TASK STATEMENT: Count how many lines in the entries below contain the string "True". Reply with the number alone.

RECORDS FOR PROCESSING:
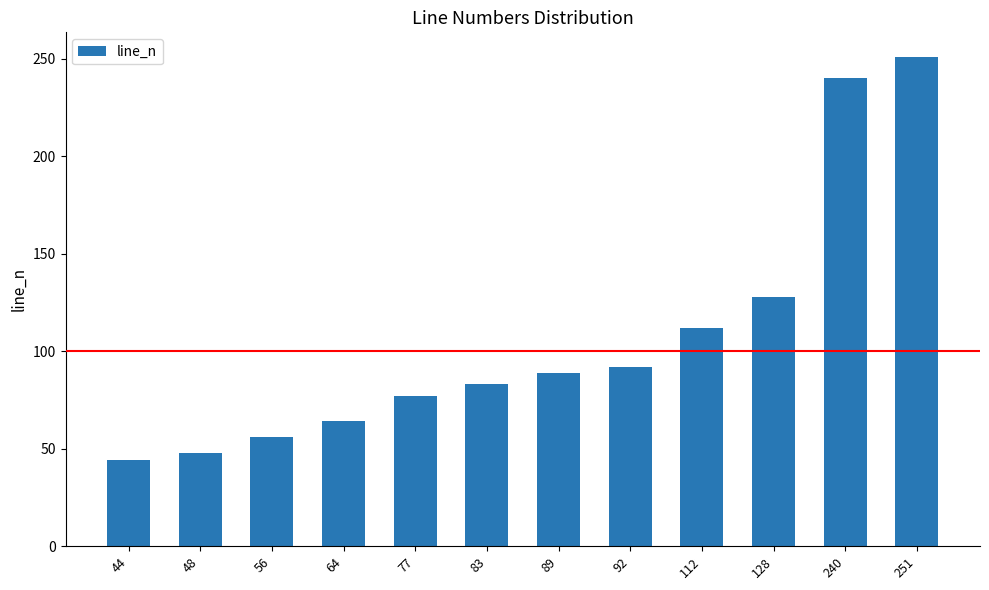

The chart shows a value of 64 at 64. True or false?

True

---

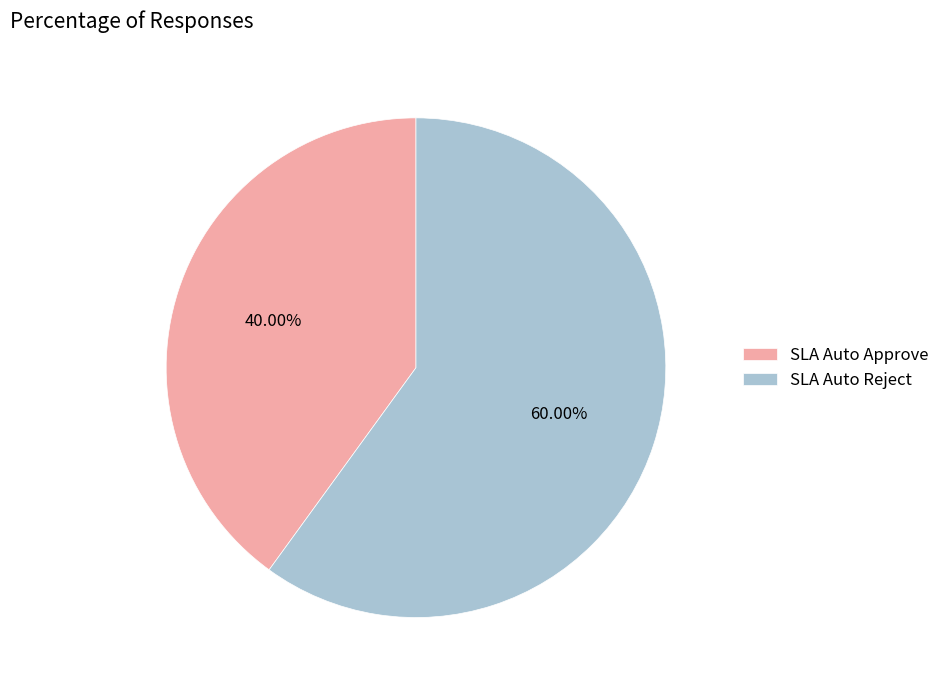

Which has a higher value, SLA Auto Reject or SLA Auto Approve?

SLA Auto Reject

* * *

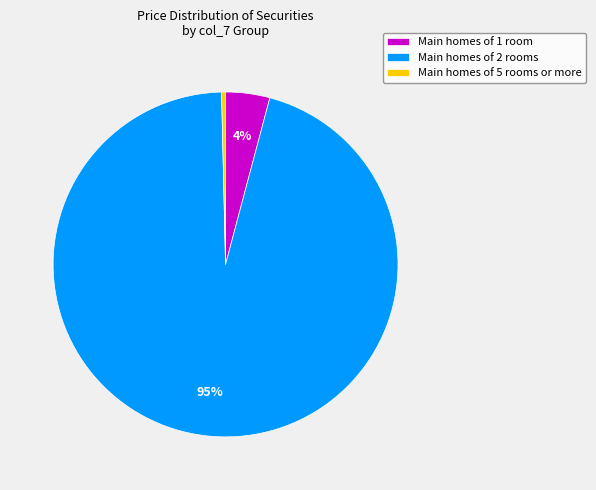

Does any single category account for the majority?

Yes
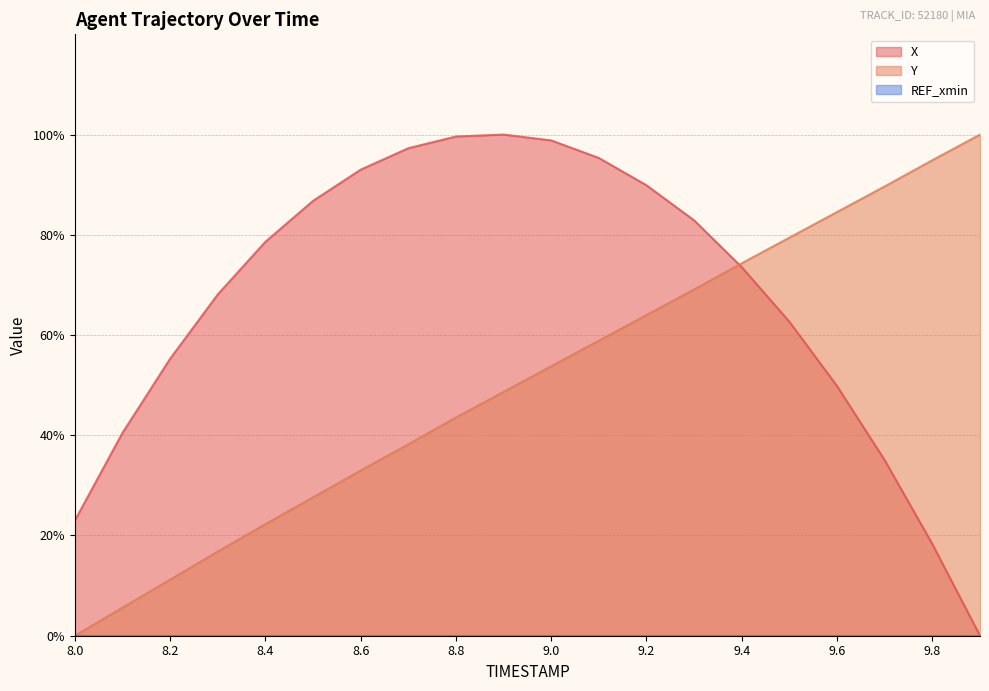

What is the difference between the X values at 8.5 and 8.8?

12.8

ANSWER TO THIS TASK: 2